A Study Shows That Seagulls Are More Likely To Steal Your Food Once You've Touched It So Beware

Alexis Morillo
Photo credit: picture alliance - Getty Images

From Delish

Summer is an ideal time for taking trips to the beach, which also means fighting off hungry seagulls at said beach. If you've ever had to fend one off, you'll be happy to know it's not just because you're unlucky because a recent study claims that seagulls find food more appealing after they see humans touch it.

The research was published by a team from the University of Exeter, and the team went to Cornwall to conduct the study. Lead researcher Madeleine Goumas was the one who handled the food.

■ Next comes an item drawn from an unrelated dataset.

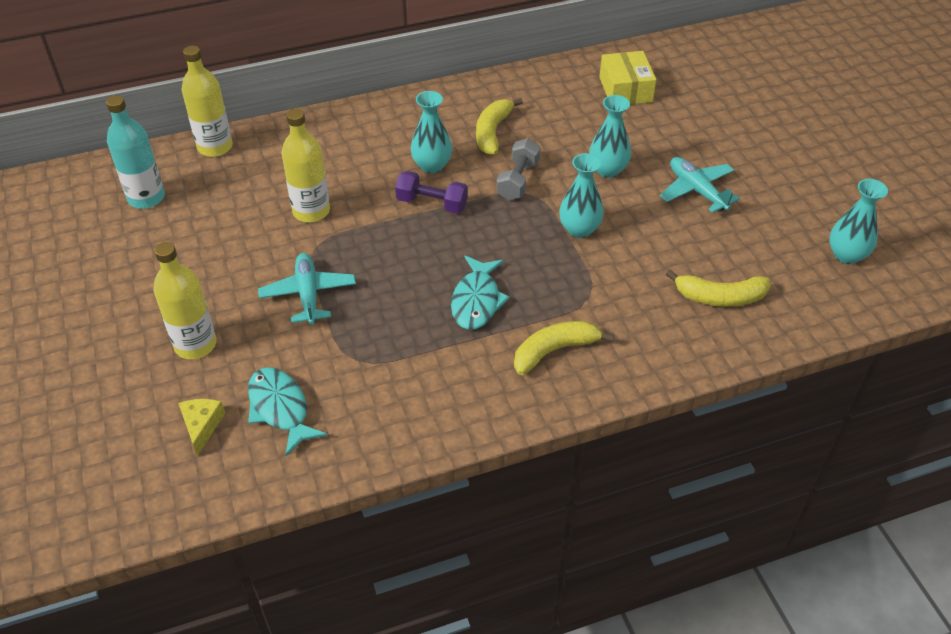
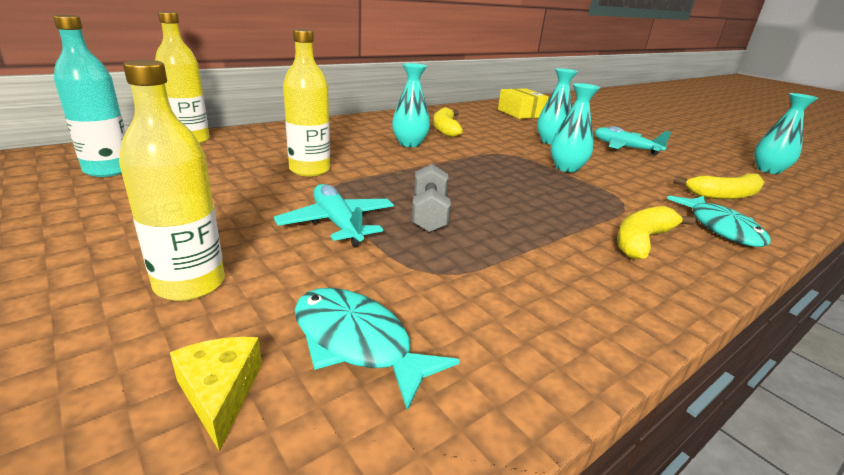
camera: 20 degrees left, 20 degrees down
purple dumbbell [395,171,468,214] -> none
turquoise fish [451,255,510,330] -> turquoise fish moved to [667,196,771,247]
grey dumbbell [497,138,541,200] -> grey dumbbell moved to [411,164,451,232]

To assess the seagull behaviour, Goumas used two unopened granola bars (Blueberry Ma Baker Flapjack bars, to be precise) and placed them under buckets. She removed the buckets simultaneously to reveal the granola bars then picked up one of the granola bars and handled it for about 20 seconds before putting it back down.

Photo credit: Giphy

Goumas even wore dark sunglasses to avoid giving off any eye gaze clues to the birds that may have impacted results. In the end, they found that 79 percent of the seagulls that approached the food favoured the granola bar that had been handled.

“Our study shows that cues from humans may play an important part in the way gulls find food, and could partly explain why gulls have been successful in colonising urban areas," Goumas said in a University of Exeter news story about the research.

To drive the point home, the research team did the same test using an inedible object: a piece of a sponge. Even though they couldn't eat it, 65 percent of seagulls tried to pick at the sponge that Goumas touched.